(Items from a dataset)

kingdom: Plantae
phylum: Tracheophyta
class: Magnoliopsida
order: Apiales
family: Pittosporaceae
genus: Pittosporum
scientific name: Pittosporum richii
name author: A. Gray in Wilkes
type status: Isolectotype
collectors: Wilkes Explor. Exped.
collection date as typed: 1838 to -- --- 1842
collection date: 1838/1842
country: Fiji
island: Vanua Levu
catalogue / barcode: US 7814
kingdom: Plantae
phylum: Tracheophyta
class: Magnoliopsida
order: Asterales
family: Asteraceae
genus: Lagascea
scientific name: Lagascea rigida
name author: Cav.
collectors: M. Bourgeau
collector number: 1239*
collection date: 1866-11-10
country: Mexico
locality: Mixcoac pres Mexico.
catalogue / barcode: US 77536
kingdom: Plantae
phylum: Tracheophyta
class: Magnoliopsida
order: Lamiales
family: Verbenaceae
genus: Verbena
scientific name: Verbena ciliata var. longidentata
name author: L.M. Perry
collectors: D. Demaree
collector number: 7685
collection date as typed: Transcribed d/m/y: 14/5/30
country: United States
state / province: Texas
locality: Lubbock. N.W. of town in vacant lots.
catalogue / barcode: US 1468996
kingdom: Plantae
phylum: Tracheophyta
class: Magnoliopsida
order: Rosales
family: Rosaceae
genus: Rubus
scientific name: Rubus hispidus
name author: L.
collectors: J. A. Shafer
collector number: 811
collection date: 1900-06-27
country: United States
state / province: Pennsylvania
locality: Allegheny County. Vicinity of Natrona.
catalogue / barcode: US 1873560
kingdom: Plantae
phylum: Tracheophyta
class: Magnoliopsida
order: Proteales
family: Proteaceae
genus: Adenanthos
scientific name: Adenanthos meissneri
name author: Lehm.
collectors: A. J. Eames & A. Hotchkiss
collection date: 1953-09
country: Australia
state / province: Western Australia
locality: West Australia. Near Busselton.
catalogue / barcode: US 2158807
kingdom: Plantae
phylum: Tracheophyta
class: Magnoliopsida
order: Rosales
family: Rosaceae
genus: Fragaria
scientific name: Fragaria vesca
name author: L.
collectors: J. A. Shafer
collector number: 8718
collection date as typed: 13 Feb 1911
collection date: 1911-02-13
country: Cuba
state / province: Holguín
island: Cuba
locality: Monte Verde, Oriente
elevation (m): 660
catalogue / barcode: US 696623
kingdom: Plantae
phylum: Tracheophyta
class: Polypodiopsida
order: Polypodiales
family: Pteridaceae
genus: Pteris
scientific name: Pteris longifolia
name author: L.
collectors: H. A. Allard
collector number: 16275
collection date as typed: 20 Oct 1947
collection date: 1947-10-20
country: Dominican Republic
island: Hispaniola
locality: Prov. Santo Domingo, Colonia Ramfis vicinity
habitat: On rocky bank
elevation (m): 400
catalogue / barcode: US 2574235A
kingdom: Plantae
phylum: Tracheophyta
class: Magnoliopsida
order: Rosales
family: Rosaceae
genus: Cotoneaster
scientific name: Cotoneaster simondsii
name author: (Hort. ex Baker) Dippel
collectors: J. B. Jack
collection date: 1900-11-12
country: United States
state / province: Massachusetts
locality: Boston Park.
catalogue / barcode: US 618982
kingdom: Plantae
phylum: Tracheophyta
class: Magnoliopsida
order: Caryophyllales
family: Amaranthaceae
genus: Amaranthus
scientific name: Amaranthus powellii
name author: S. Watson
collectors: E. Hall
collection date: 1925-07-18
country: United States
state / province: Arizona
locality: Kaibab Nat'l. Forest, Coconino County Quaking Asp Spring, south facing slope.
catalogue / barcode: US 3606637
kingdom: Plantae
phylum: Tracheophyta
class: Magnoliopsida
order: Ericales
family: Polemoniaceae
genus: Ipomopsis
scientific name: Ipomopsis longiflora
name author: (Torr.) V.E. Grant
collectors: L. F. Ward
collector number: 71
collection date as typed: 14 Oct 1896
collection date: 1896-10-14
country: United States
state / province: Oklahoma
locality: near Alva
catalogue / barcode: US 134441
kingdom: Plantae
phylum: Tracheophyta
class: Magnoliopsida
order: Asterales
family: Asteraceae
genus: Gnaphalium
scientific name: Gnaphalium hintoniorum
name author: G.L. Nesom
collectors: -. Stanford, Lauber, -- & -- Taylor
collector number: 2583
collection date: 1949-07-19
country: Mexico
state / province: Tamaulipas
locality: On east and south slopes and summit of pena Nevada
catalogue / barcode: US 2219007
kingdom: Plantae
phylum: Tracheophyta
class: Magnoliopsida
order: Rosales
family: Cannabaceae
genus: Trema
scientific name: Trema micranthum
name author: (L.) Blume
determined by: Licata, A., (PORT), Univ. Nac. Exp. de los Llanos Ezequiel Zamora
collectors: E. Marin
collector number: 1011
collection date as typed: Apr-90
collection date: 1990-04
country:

Task to complete -
Rewrite everything from the line containing "collector number: 1011" down to the last of the lines, swapping "collection date" for "date gathered" and leaving the rest unchanged.

Written reply -
collector number: 1011
date gathered as typed: Apr-90
date gathered: 1990-04
country:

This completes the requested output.